An electronic eavesdropping inquiry revealed that rooms used by six countries, including Britain, France and Germany, may have been phone-tapped for as long as eight years after a security breach in the block where national governments meet. The discovery gave a rise to several theories, with the US top of several countries' lists of possible culprits. The French daily Le Figaro said Belgian police had identified the bugs as American, but diplomats disputed the claim, and some insisted the Belgian authorities had not even been involved in the inquiry.

Speculation about other possible sources included Israel, Turkey, one of the nations negotiating to join the EU in 2004, or one of the existing EU countries hoping to glean inside information before specific talks. An EU spokesman said no culprit had been identified and a British official said there was "simply no evidence at the moment to point to any particular country". News of the discovery in the headquarters of the Council of Ministers heightened tensions in an EU which is bitterly divided over Iraq.

After a briefing on the security lapse, Sweden's EU ambassador said only a few intelligence services were capable of installing such sophisticated devices, which are said to have been wired into the telephone switchboard system and may have been in operation since the Justus Lipsius building was inaugurated in 1995. "We are working on the assumption that these had been in place for some time," said one official.

Although the immediate suspicion was that the episode was linked to Iraq, that now appears less likely. The phone intercepts were put in some time ago and the bugging affected France and Germany, which have opposed the US, and the UK and Spain, which have backed Washington. Italy and Austria were the other countries involved.

The devices were uncovered in a routine security sweep on 28 February but the discovery was only made public yesterday after the article in the French press.The news blackout may have been designed to help investigators catch the perpetrators.

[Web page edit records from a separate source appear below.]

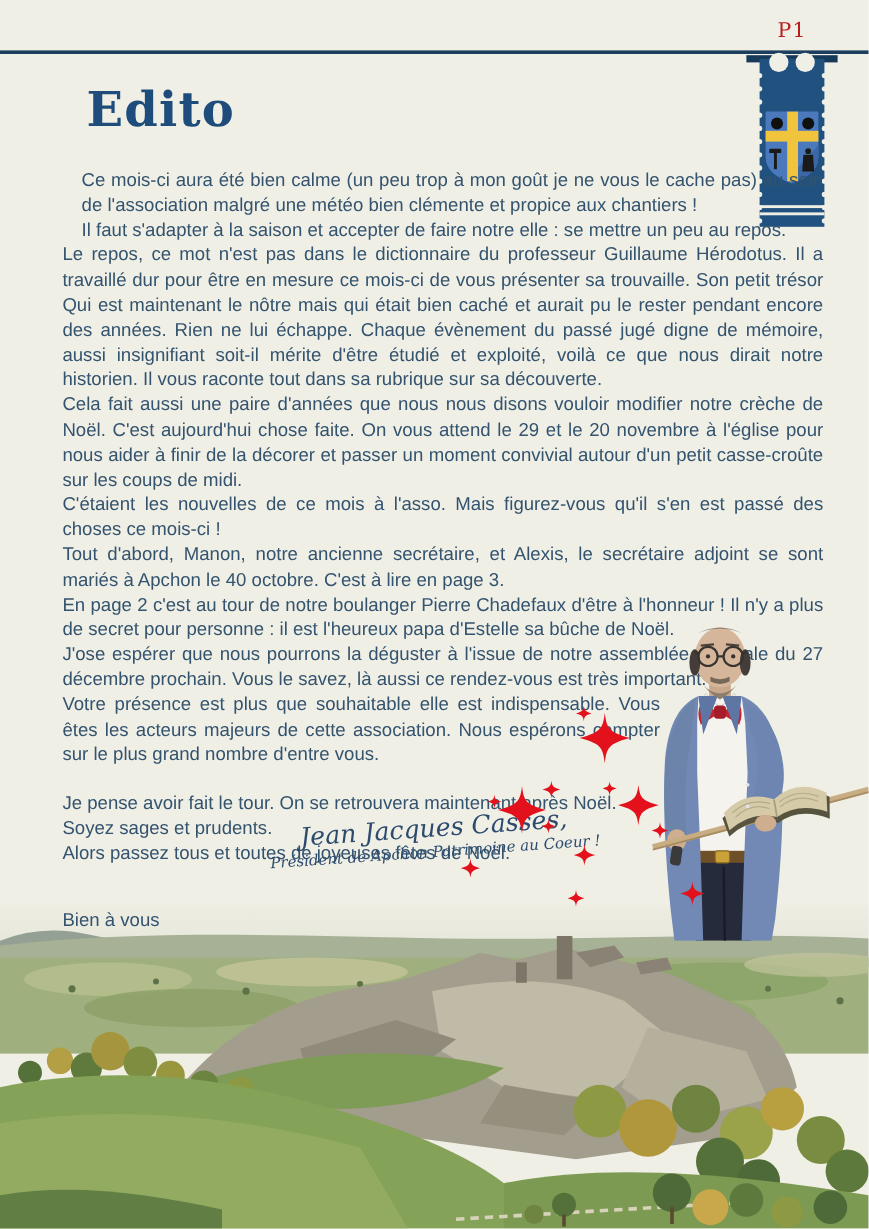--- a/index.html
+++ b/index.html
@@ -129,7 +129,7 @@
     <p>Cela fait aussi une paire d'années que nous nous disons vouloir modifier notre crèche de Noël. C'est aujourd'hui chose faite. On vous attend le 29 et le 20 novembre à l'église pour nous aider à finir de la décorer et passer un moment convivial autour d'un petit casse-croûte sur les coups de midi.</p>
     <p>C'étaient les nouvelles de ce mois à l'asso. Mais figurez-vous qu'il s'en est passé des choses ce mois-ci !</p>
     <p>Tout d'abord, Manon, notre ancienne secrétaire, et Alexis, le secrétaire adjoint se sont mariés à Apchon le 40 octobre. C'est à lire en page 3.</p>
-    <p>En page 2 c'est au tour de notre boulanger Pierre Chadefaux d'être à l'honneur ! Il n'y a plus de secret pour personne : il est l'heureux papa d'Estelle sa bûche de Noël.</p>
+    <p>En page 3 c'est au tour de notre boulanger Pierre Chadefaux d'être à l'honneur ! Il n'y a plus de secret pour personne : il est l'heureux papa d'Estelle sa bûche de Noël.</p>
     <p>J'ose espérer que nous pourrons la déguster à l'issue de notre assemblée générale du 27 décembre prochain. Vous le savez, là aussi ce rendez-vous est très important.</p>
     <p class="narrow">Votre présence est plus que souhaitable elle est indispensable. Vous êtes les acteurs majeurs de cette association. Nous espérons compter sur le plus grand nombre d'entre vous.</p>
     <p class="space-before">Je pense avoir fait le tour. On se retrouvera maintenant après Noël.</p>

Diplomats were torn between being angry and flattered that an intelligence service had devoted such efforts to tracking EU machinations.

George Papandreou, Foreign Minister of Greece, which holds the EU's rotating presidency, condemned the wire-tapping but added: "To all those who feel a need to tap our phones let me say that Europe is a very transparent organisation.

"They are welcome to our documents on our website and the whole world knows about our discussions.''

One EU diplomat said it was highly unlikely that an EU nation would have devoted such efforts to bugging the building. "It's much easier to go and just ask other countries' diplomats what they are up to," he said.